えっと、それはないと思う。私の作り話だから。

そんなことを話していると、門が見えた。

よ~し、行くかぁ


一時間目の授業が終わって、私は外に出る。

遊ぶぞ~~!

すると後ろからトンッと肩をたたかれた。美緒かなと思って振り返ると、その子にいたのは……

昨日みたヤンキーの中の一人だった。


「帰り、校舎裏に顔かせ」


それだけ言うと、ヤンキーは去っていった。

私は何か言おうとするも言葉が緊張で出ない。

ヤンキーはもう見えなくなっていた。


校舎裏。ほんとだったら告白のドキドキシーンだけど、用件はそれじゃないんだろうなぁ……。
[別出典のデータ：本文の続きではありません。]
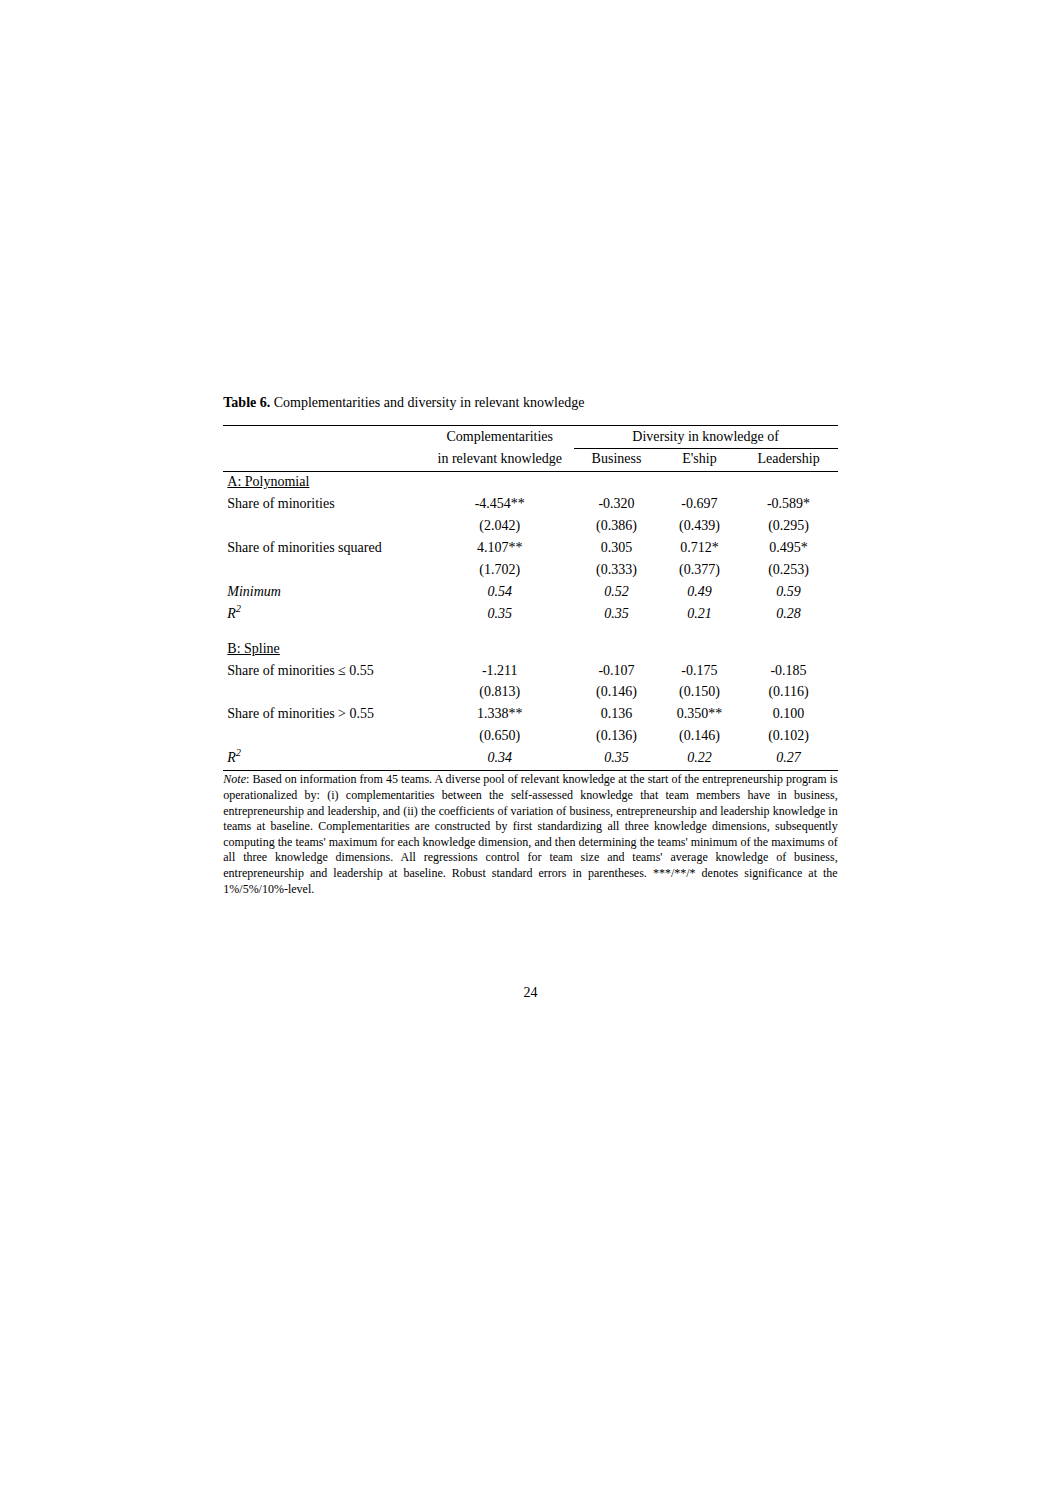Table 6. Complementarities and diversity in relevant knowledge
| | Complementarities | Diversity in knowledge of |
| | in relevant knowledge | Business | E'ship | Leadership |
| A: Polynomial | | | | |
| Share of minorities | -4.454** | -0.320 | -0.697 | -0.589* |
| | (2.042) | (0.386) | (0.439) | (0.295) |
| Share of minorities squared | 4.107** | 0.305 | 0.712* | 0.495* |
| | (1.702) | (0.333) | (0.377) | (0.253) |
| Minimum | 0.54 | 0.52 | 0.49 | 0.59 |
| R 2 | 0.35 | 0.35 | 0.21 | 0.28 |
| B: Spline | | | | |
| Share of minorities ≤ 0.55 | -1.211 | -0.107 | -0.175 | -0.185 |
| | (0.813) | (0.146) | (0.150) | (0.116) |
| Share of minorities > 0.55 | 1.338** | 0.136 | 0.350** | 0.100 |
| | (0.650) | (0.136) | (0.146) | (0.102) |
| R 2 | 0.34 | 0.35 | 0.22 | 0.27 |
Note: Based on information from 45 teams. A diverse pool of relevant knowledge at the start of the entrepreneurship program is operationalized by: (i) complementarities between the self-assessed knowledge that team members have in business, entrepreneurship and leadership, and (ii) the coefficients of variation of business, entrepreneurship and leadership knowledge in teams at baseline. Complementarities are constructed by first standardizing all three knowledge dimensions, subsequently computing the teams' maximum for each knowledge dimension, and then determining the teams' minimum of the maximums of all three knowledge dimensions. All regressions control for team size and teams' average knowledge of business, entrepreneurship and leadership at baseline. Robust standard errors in parentheses. ***/**/* denotes significance at the 1%/5%/10%-level.
24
昨日のことなんだろうなぁ……。

私は憂鬱な気分で授業を終えると、校舎裏に向かった。


校舎裏には昨日見たメンバーがそろっていた。


「一ノ瀬愛理」


はっ、はい!

私はびくびくっ。な、なんでしょうか?


「お前……。よくもチクりやがったな」


ええ!?

そ、それは誤解、曲解、勘違い!

私はだ~れにも話しておりません!


「あやうく退学になるところだったんだぞ、どうしてくれるんだ!」


金髪のボサボサ髪に小さなピアスをつけた人が話す。


「私、そんなことしてない……」


私が小声でつぶやくと、ますます怒りだす。

あわわっ、どうしよう!?

すると後ろから黒髪イケメンがやってくる。

私の頬をすっと触って言う黒髪イケメン。


「一ノ瀬愛理ちゃん」


イケメンに名前を呼ばれてドキドキする私。ドキドキしてる場合じゃないんだけど……。

黒髪イケメンは指を頬から唇に動かす。

後ろから金髪ピアスが私の腕をつかみ、後ろに回して捕まえる。


逃げ場が、ない。


「俺たち必死なんだよ。君のせいで俺たちたいへんだったこと、わかるよね?ということで、しかるべき報いを――」


きゃっ、やばい!


後ろから来た茶髪のリーダーっぽい人が拳を固める。


ドカッ ズッ ガスッ


痛みと同時に、私の意識は消えた。